I just read Neil Gaiman's post that his Graveyard Book won the Newberry. I almost started jumping up and down and shrieking, but I'm in my office so no dice. But I'm shrieking on the inside, more than thrilled as he is my #1 writing role model. Grats, Neil Gaiman I'm laughing and swearing too!

Sunday, January 11, 2009

The whys and wherefores

Writing doesn't completely represent a new way of life for me. It's more of a dream revisited. My writing is nearly as old as any of my memories. I've always composed stories go to along with life - or to take me outside it.

Then graduate school happened. While pursuing a Ph.D. in American history all my energies were channeled into that endeavor, and writing and reading non-history fare pretty much fell off the map for me.

But I finished the Ph.D. and got a fantastic job. Having done all that I decided to reclaim favorite pursuits. I spent my childhood summers working on a ranch twenty minutes from Ashland, Wisconsin. I found a horse, was puffed up with pride, and then the horse jumped on my foot and shattered it.

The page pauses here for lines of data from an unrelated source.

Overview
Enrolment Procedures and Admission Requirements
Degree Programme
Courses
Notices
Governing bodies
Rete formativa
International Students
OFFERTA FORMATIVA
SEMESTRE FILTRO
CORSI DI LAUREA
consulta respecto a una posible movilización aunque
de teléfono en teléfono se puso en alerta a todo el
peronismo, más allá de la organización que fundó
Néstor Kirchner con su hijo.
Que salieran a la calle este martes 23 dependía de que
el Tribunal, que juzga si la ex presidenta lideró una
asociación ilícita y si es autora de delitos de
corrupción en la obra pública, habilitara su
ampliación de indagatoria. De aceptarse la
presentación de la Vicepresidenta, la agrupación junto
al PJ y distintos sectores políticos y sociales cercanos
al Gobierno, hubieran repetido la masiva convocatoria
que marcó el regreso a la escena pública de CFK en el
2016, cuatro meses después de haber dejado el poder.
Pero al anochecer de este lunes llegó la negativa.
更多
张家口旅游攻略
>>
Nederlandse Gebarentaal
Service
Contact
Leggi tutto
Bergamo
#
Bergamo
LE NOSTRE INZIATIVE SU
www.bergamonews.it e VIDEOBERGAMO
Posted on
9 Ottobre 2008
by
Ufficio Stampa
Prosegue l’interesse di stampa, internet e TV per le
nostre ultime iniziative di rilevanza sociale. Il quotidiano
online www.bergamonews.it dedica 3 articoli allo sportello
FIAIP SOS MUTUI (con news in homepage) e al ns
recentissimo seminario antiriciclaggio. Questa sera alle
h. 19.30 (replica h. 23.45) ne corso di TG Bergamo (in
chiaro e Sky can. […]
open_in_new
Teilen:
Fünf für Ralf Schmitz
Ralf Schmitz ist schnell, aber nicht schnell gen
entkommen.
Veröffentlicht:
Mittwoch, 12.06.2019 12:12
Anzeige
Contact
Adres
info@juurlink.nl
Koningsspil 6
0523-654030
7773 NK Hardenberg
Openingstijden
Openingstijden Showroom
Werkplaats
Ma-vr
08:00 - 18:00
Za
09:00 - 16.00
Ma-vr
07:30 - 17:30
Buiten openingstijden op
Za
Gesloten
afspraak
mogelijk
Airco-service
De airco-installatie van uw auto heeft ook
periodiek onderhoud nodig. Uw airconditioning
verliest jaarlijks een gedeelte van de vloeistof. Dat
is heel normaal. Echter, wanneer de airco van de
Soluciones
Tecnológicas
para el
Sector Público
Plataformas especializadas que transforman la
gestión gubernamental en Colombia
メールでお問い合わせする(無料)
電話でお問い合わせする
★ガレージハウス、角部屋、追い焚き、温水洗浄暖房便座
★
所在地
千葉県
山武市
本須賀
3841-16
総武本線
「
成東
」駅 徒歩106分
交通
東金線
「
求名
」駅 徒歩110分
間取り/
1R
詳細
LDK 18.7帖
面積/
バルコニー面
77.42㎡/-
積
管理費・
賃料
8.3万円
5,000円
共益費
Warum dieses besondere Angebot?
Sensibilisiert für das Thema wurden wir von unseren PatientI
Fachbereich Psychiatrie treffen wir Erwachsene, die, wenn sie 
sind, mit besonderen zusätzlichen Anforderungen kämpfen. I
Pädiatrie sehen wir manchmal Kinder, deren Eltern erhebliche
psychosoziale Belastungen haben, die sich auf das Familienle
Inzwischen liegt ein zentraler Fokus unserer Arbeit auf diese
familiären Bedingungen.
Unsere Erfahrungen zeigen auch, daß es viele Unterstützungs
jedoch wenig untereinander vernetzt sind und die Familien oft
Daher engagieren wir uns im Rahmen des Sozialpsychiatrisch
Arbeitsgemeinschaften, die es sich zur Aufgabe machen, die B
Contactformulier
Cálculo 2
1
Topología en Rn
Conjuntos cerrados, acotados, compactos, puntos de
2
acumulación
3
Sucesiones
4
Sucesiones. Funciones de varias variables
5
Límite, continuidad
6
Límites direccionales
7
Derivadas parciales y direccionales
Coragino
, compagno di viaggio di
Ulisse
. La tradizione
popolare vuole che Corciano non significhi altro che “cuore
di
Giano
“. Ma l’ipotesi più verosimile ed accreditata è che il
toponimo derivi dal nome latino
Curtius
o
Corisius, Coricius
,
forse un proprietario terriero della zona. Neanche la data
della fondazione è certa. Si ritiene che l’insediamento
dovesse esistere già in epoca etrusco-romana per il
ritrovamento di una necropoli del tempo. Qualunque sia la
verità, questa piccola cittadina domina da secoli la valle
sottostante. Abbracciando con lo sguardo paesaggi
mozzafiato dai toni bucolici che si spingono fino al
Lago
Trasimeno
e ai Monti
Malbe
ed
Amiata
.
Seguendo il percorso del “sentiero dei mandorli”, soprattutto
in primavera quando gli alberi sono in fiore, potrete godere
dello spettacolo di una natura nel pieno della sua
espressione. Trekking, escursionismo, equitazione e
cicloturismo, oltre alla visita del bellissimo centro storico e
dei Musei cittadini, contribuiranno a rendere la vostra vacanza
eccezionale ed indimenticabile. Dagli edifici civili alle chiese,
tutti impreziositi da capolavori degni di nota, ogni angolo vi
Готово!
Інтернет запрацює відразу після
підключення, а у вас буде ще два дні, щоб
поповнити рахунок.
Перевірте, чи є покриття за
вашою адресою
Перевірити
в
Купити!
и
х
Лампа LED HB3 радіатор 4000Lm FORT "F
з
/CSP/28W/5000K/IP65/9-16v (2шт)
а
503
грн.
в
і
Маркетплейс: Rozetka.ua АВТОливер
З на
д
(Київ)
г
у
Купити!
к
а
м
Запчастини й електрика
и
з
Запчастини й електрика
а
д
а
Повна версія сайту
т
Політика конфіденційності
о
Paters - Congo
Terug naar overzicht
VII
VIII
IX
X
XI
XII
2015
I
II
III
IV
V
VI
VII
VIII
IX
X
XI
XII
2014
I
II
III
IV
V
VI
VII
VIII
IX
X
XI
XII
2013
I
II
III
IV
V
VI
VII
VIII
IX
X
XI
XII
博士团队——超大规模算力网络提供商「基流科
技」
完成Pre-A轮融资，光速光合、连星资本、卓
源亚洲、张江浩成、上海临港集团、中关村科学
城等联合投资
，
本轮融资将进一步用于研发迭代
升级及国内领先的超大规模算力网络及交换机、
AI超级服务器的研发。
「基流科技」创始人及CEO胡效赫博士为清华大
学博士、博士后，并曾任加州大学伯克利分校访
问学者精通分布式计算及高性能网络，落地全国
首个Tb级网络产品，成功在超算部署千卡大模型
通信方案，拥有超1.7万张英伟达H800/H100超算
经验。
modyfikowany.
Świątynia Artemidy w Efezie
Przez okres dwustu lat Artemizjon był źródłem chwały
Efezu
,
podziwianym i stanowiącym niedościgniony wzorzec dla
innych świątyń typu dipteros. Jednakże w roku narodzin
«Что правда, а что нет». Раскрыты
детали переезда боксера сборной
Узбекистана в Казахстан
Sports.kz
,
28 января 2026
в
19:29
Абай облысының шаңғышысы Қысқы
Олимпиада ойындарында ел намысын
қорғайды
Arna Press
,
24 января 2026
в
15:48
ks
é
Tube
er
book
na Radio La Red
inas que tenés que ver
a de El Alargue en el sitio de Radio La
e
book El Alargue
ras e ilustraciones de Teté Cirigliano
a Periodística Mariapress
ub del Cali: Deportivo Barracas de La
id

I was on crutches for the rest of the summer. No walking, no adventures. I had a lot of time to think.

A latent desire pushed out from inside me and begged to be addressed. I needed to write again, to write in the way that I'd always written. It was like coming back to myself. So I sat down (well, I was already sitting down - broken foot, remember?) and began to write. And now I'm writing novels. Or trying.

If you're interested in giving feedback on my writing, I'd love to have it. If you're a literary agent and want to make my dreams come true, all the better.

What I post here are drafts, works in progress, warts and all. But I want to have a venue to talk about what is a really painful process, but a necessary part of who I am.

Thanks for listening (though I realize I may still be writing to myself alone). Oh well. Good exercise in solipsism.